Rounds I was impressed with -
Woods fires a 1-under par, 69 in which he looked totally in control of his golf ball. While many players were fighting to put their ball in the fairway, Woods was leaning right and left on the tee asking his ball to hit the right mound in the fairway so he had the proper angle into the green. Simply put, he was dialed in beginning with this first show. Despite the distractions of Mickelson and Watson who were shooting themselves out of the tournament, Woods stuck to his conservative game plan off the tee to find 10 of 14 fairways. Two of the fairways he missed his ball was left in the first cut, in position "A" so let's consider it really 12 of 14 for the purpose of our evaluation. Tiger's officially the guy to beat in the 2012 U.S. Open.
Matt Kuchar has been one of the tour's most consistent players over the past two years and he showed why on Thursday, playing in the afternoon at The Olympic Club. Kuchar hit 14 of 18 greens and 7 of 14 fairway to go with his 32 putts for an even par, 70. His round featured two bogeys and two birdies, with many opportunities left on the golf course.
Nobody will need to remind Westwood how difficult the first 6 holes are at this year's U.S. Open. Standing on the short par 4, 7th, Westwood was already 4-over par for the championship and in danger of shooting himself out of the tournament with just a few more loose swings. Westwood made birdie on the drive able par 4, yet gave it back on the par 4, 9th to turn at 4-over. Here is where Westwood impressed me, by posting 7 consecutive pars on holes 10-16, followed by a great up and down from the greenside bunker on 17 to make birdie. After an errant tee shot on 18, Westwood drilled a short iron to the back half of the 18th green where he would two putt for par, finishing at 3-over for the round, only 4 shots behind the group at 1-under par. (No offense to Michael Thompson, but the lead is essentially at 1-under as far as I'm concerned).

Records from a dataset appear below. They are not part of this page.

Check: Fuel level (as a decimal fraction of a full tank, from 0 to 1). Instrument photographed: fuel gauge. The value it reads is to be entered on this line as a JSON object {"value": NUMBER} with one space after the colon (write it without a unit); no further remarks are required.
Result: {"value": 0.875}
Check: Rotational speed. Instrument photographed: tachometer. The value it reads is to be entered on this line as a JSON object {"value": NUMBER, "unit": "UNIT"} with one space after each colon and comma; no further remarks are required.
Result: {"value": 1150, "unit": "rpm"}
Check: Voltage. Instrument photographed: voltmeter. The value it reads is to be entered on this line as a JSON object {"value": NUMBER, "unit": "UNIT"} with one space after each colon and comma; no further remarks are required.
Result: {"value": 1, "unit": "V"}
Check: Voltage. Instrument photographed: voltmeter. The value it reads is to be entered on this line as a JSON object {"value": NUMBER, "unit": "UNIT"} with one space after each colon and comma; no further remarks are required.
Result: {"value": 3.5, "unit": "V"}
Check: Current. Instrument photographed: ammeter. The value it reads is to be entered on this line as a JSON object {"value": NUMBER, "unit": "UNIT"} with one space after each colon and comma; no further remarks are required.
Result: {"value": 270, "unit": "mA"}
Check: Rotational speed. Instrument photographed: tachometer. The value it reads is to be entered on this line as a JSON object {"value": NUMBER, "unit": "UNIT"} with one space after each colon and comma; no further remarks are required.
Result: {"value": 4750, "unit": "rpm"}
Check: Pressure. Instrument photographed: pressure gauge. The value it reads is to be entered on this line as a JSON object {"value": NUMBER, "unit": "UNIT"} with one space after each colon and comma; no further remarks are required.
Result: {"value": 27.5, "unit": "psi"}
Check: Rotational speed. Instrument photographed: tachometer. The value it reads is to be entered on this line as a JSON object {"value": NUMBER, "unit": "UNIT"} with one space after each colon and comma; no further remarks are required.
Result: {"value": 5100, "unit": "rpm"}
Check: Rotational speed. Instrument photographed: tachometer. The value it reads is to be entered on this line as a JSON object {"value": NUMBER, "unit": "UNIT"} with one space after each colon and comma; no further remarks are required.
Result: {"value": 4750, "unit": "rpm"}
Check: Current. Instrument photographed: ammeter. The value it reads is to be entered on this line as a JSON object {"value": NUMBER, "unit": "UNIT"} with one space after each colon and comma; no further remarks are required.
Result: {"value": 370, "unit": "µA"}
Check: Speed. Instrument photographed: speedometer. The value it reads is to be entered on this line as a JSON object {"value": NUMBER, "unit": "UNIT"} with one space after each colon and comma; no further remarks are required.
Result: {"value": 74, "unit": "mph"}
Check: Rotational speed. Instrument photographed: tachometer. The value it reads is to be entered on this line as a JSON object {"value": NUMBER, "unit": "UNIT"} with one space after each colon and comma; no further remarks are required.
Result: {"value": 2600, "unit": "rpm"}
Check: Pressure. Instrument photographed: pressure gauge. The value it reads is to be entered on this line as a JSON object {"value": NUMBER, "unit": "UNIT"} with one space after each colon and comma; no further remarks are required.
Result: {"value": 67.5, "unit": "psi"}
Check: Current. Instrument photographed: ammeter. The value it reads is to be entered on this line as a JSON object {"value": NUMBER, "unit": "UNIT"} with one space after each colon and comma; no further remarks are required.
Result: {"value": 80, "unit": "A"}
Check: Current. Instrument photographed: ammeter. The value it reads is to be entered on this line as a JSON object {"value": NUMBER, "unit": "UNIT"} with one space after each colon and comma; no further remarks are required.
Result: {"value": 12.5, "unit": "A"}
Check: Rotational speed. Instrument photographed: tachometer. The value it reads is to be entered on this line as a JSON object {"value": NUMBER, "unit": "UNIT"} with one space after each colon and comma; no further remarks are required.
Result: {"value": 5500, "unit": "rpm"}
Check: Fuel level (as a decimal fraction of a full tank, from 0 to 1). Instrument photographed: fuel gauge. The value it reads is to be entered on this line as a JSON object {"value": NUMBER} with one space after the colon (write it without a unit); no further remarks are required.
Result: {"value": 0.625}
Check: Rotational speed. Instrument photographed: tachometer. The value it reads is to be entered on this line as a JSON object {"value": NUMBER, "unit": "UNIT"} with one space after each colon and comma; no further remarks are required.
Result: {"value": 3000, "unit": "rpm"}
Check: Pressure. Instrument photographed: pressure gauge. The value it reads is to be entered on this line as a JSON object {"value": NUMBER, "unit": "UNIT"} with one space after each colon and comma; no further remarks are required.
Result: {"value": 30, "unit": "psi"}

I wasn't at Olympic Club to see how the Manchester, MO native struggled on the par 4, 2nd hole in route to a triple bogey, 7. Nor have I spoke with Scott or anyone who witnessed the difficult time had in the early part of his round. Yet what I do know is Langley was playing in only his second U.S. Open Championship, teed off in the first group off the front nine and within minutes of starting his championship was already behind the eight ball. How Langley responded was impressive as he kept his composure to finish at 6-over par for the day and still in the hunt to make the cut at another U.S. Open. Remember, Langley finished tied as low amateur with Russell Henley in his previous U.S. Open appearance. He's not going anywhere anytime soon, so look for a solid bounce back round from Langley on Friday.